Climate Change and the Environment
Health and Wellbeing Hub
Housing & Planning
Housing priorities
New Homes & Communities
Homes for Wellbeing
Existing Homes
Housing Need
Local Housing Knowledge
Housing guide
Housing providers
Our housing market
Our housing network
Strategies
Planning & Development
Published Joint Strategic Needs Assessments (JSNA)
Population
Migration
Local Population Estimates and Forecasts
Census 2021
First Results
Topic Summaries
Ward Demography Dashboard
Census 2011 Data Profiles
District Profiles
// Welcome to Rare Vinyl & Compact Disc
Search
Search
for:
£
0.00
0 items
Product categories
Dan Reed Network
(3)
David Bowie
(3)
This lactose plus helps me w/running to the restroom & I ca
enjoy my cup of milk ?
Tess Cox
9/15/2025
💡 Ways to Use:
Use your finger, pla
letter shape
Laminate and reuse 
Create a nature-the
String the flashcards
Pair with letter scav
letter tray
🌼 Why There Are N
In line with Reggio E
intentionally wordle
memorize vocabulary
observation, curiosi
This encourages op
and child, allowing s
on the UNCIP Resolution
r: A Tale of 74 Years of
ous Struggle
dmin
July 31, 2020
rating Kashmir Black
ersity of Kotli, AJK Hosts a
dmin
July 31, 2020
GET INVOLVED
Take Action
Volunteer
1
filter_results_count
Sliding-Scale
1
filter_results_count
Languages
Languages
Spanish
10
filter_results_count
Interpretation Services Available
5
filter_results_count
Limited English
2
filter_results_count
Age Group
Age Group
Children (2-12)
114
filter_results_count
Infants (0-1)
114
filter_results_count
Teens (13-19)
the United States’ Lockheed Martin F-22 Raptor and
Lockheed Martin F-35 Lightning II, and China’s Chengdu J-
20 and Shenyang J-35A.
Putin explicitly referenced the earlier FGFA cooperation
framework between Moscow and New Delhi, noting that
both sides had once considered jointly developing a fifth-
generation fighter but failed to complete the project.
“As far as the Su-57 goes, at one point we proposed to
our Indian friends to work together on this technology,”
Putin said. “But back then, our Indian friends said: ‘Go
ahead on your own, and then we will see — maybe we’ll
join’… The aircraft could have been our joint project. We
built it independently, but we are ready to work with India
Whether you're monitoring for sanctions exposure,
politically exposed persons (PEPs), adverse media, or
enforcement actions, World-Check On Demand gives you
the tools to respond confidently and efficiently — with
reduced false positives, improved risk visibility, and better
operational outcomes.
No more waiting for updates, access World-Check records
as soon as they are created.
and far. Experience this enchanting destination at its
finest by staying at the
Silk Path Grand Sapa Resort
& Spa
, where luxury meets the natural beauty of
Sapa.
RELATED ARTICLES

DIRECTIONS ▸ In the listing above, show every line with the word "Planning".

WRITTEN SOLUTION ▸
Housing & Planning
Planning & Development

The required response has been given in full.